2. The world’s largest amber deposits are in the Baltic region.
The northern Europe ancient Palaeogene forests produced over 105 tons of amber in the Baltic region. The Baltic amber that was formed millions of years ago was moved around northern Europe by glaciers and river flow. The Baltic region contains the largest known deposit of amber in the world. Baltic amber is also considered to be the highest quality amber in the world.
Today, Baltic amber is still collected in on the shores of Sweden, Poland, Finland, northern Germany, western Russia, and the Baltic States. Locals often use landing nets to “fish” for amber in the Baltic sea, particularly during winter, when the slightly heavier salt water causes the amber that is caught in seaweed float a bit so it can be moved in the current.
3. Amber jewelry dates back to at least 11,000 B.C.
Amber jewelry has been found at archeological sites in England, and polished amber jewelry and carved amber decorations have been found dating back to 11,000 B.C.
There have been many finds of amber jewelry dating from ancient Egypt, ancient Greece, and ancient Rome. Mycenaean graves dating to 2,000 B.C. with thousands of Baltic amber beads indicate that thriving amber trade routes existed from the Baltic shores to the Eastern Mediterranean.
4. Amber was used in folk medicine.
Throughout history to the late 1800s, amber was believed charm against infections and help cure them. Baltic Amber was used to treat a wide variety of ailments in ancient Greece. Powdered amber was mixed with honey to cure ear infections, cure dimming eyesight, and ailments of the stomach. Amber oil was often prescribed for whooping cough and asthma.

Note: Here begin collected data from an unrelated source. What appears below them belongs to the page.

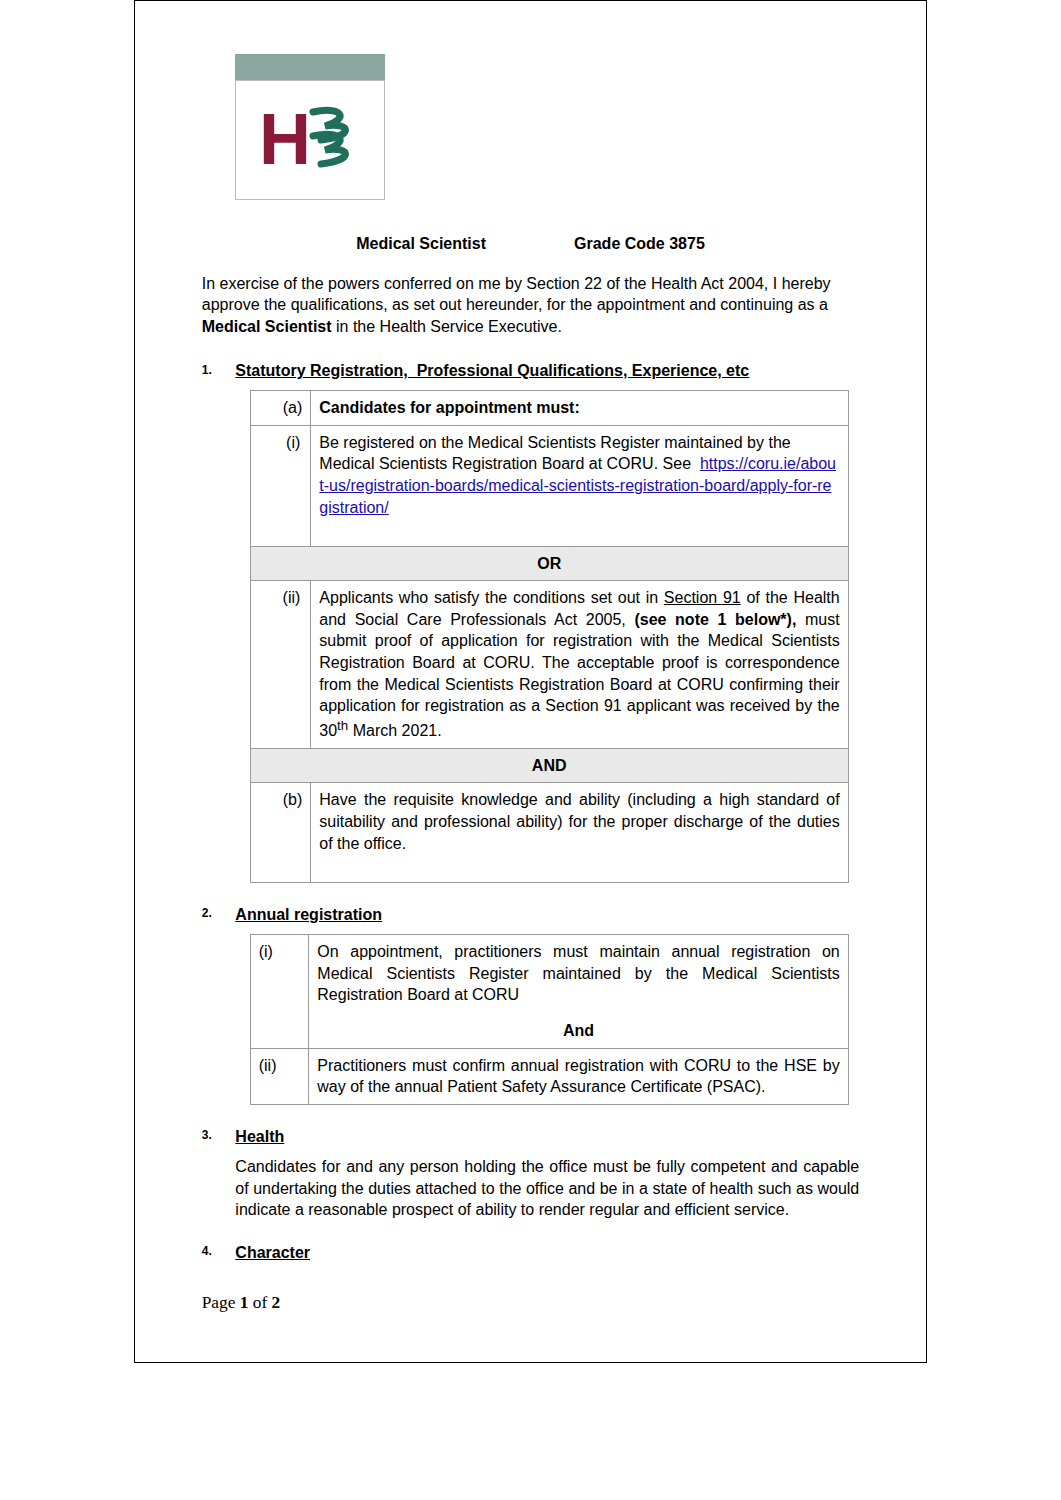H
Medical Scientist Grade Code 3875
In exercise of the powers conferred on me by Section 22 of the Health Act 2004, I hereby approve the qualifications, as set out hereunder, for the appointment and continuing as a Medical Scientist in the Health Service Executive.
Statutory Registration, Professional Qualifications, Experience, etc
| (a) | Candidates for appointment must: |
| (i) | Be registered on the Medical Scientists Register maintained by the Medical Scientists Registration Board at CORU. See https://coru.ie/about-us/registration-boards/medical-scientists-registration-board/apply-for-registration/ |
| OR |
| (ii) | Applicants who satisfy the conditions set out in Section 91 of the Health and Social Care Professionals Act 2005, (see note 1 below*), must submit proof of application for registration with the Medical Scientists Registration Board at CORU. The acceptable proof is correspondence from the Medical Scientists Registration Board at CORU confirming their application for registration as a Section 91 applicant was received by the 30 th March 2021. |
| AND |
| (b) | Have the requisite knowledge and ability (including a high standard of suitability and professional ability) for the proper discharge of the duties of the office. |
Annual registration
| (i) | On appointment, practitioners must maintain annual registration on Medical Scientists Register maintained by the Medical Scientists Registration Board at CORU And |
| (ii) | Practitioners must confirm annual registration with CORU to the HSE by way of the annual Patient Safety Assurance Certificate (PSAC). |
Health
Candidates for and any person holding the office must be fully competent and capable of undertaking the duties attached to the office and be in a state of health such as would indicate a reasonable prospect of ability to render regular and efficient service.
Character
Page 1 of 2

In the Orient, amber incense was created by throwing amber on a hot brick. It was believed that amber incense imparted people with strength and courage from the soul of the tiger. Amber is cited in the holy book of Buddhism as one of the seven stones that will bring good luck.

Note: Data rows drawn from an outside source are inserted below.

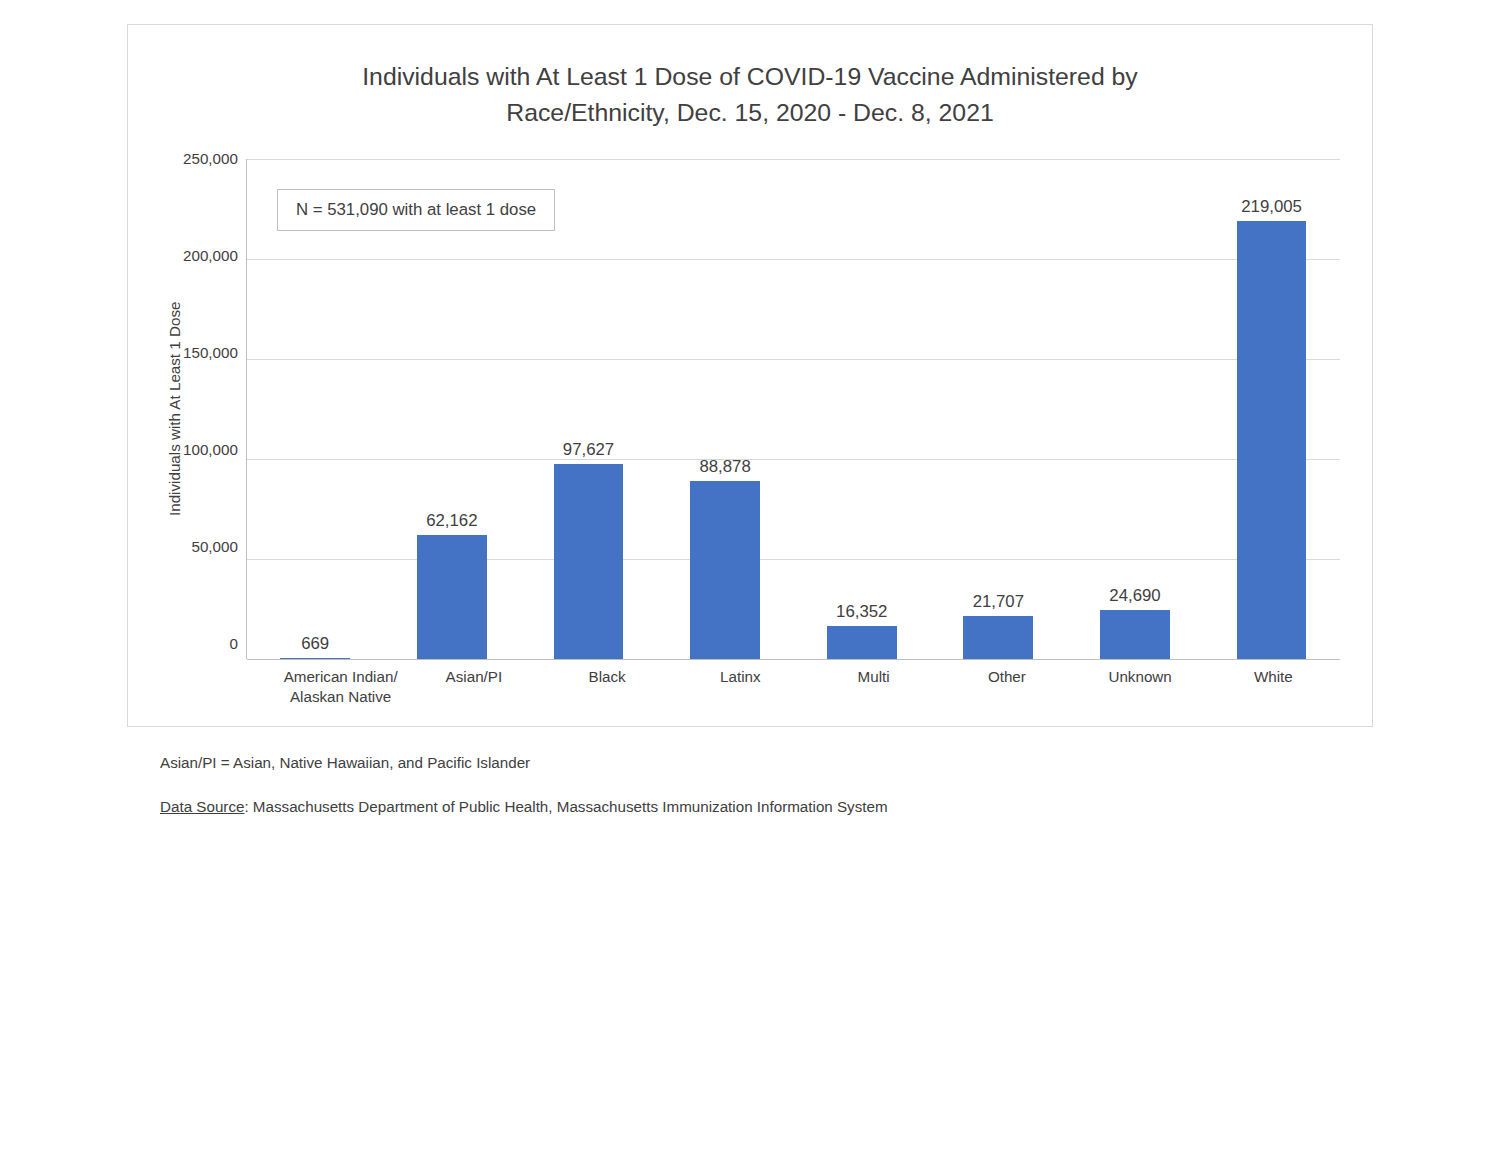Individuals with At Least 1 Dose of COVID-19 Vaccine Administered by
Race/Ethnicity, Dec. 15, 2020 - Dec. 8, 2021
Individuals with At Least 1 Dose
250,000 200,000 150,000 100,000 50,000 0
N = 531,090 with at least 1 dose
669
62,162
97,627
88,878
16,352
21,707
24,690
219,005
American Indian/ Alaskan Native
Asian/PI
Black
Latinx
Multi
Other
Unknown
White
Asian/PI = Asian, Native Hawaiian, and Pacific Islander
Data Source: Massachusetts Department of Public Health, Massachusetts Immunization Information System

5. The demand for amber has surged.
Jurassic Park, the hit movie in which dinosaur DNA preserved in amber was used to resurrect them, raised global awareness of amber. Most recently, China has become one of the largest markets for amber, and especially high quality Baltic amber. Although most Chinese buyers purchase high quality amber as an investment, amber is also used in traditional Chinese medicine (TCM). In TCM, amber is believed to sooth circulatory ailments and have calming properties.